Asia’s rich offer slim pickings for private banks

June 10, 2011

By Wei Gu
The author is a Reuters Breakingviews columnist. The opinions expressed are her own.

HONG KONG — Asia’s rapid growth in private wealth isn’t translating into fat profits for private banks. In fact, margins for managing private wealth are lower for global banks than they were in 2007. Lucrative structured products are less popular now, and the first-generation rich who typify private bank clients in the region demand high returns. That’s tough for the likes of UBS and Citi.

China, Hong Kong and Taiwan together already host 1.6 million millionaires, second only to the United States. Yet even as Asia has grown richer and assets held at private banks have grown, pre-tax margins of global private banks have halved to 19 percent from 2007 levels, according to Boston Consulting Group.

Margins are depressed because banks are selling more plain vanilla products after the crisis. Asia clients were formerly big buyers of derivatives and structured products, thanks to high expectations for return and above-average risk appetite. Now customers are more cautious.

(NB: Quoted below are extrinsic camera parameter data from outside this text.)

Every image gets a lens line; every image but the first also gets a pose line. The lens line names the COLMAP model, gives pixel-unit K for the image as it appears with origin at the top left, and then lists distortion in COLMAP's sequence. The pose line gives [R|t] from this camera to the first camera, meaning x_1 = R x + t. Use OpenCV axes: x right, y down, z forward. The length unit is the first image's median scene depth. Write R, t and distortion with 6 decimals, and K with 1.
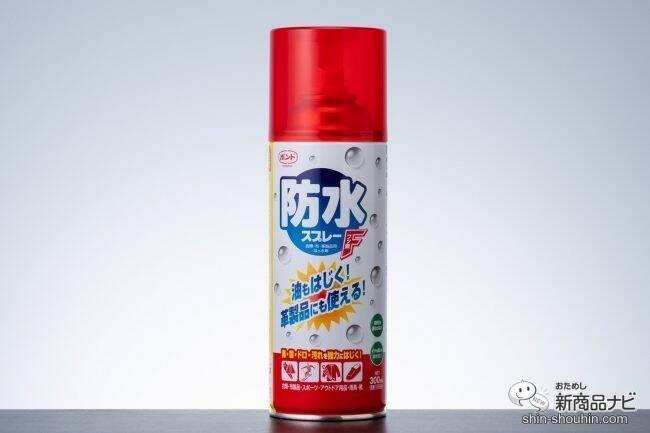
lens RADIAL K [[2552.9, 0, 324.7], [0, 2552.9, 217.3], [0, 0, 1]] dist [0.338935, 0.000000]
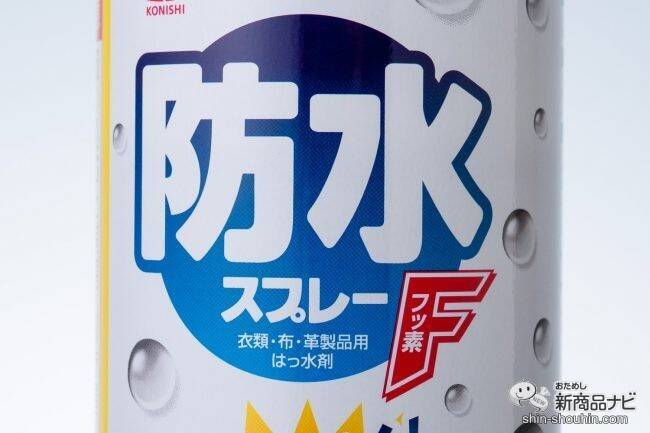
lens RADIAL K [[2552.9, 0, 325.4], [0, 2552.9, 215.9], [0, 0, 1]] dist [0.338935, 0.000000]
pose [[0.999993, 0.003725, 0.000413, 0.000571], [-0.003725, 0.999993, 0.000110, -0.000543], [-0.000413, -0.000111, 1.000000, 0.758984]]
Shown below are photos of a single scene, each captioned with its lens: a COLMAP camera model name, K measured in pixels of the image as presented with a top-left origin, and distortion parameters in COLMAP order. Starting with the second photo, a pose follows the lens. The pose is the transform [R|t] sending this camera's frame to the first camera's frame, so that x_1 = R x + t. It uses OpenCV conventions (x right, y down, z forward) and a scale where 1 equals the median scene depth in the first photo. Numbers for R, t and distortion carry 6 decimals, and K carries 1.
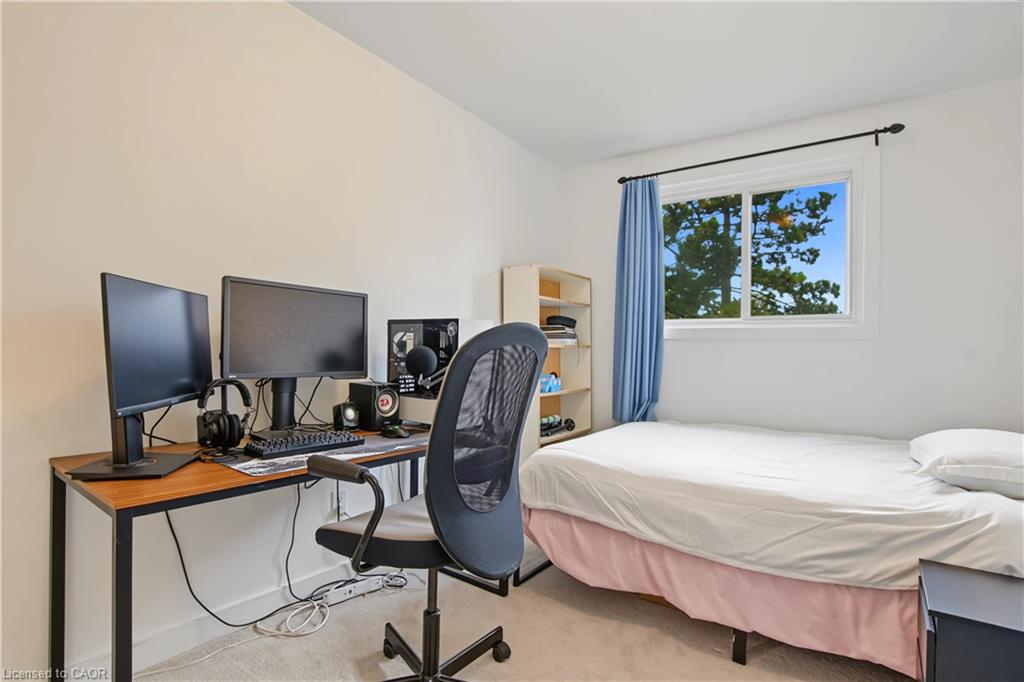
lens RADIAL K [[490.0, 0, 518.0], [0, 490.0, 342.6], [0, 0, 1]] dist [-0.047063, -0.000418]
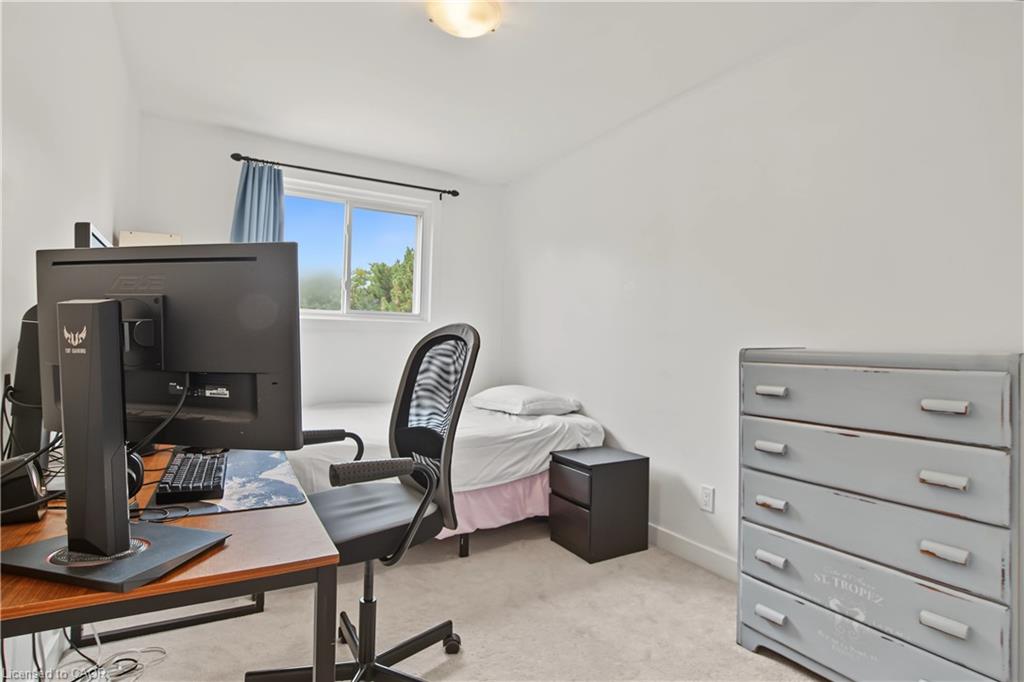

Asia’s first-generation rich also prefer to take charge of their own portfolios, using the banks mostly as brokers. That’s bad for banks, because portfolio management is more scalable and stable business than broking, and less labour-intensive. Private banking pre-tax margins in Asia are only half of the level of those of Europe, where entrusting money with advisers is more common.

Local restrictions and competition add more pressure. Chinese citizens are banned from making overseas investments, an area in which foreign banks excel. Local banks like Singapore’s OCBC and China’s ICBC have better access to clients at home. A shortage of experienced advisers is another problem. The average advisor in Asia has just nine years of experience and has been with the firm for less than six years. This compares with an average in North America of 24 years of experience and 20 years of tenure, according to Merrill Lynch and Cap Gemini.

As entrepreneurs become more settled into their wealth and growth slows down in China, they might take a more hands-off approach and accept stable but lower returns. Ambitious global banks need to wait for China’s new money to grow older.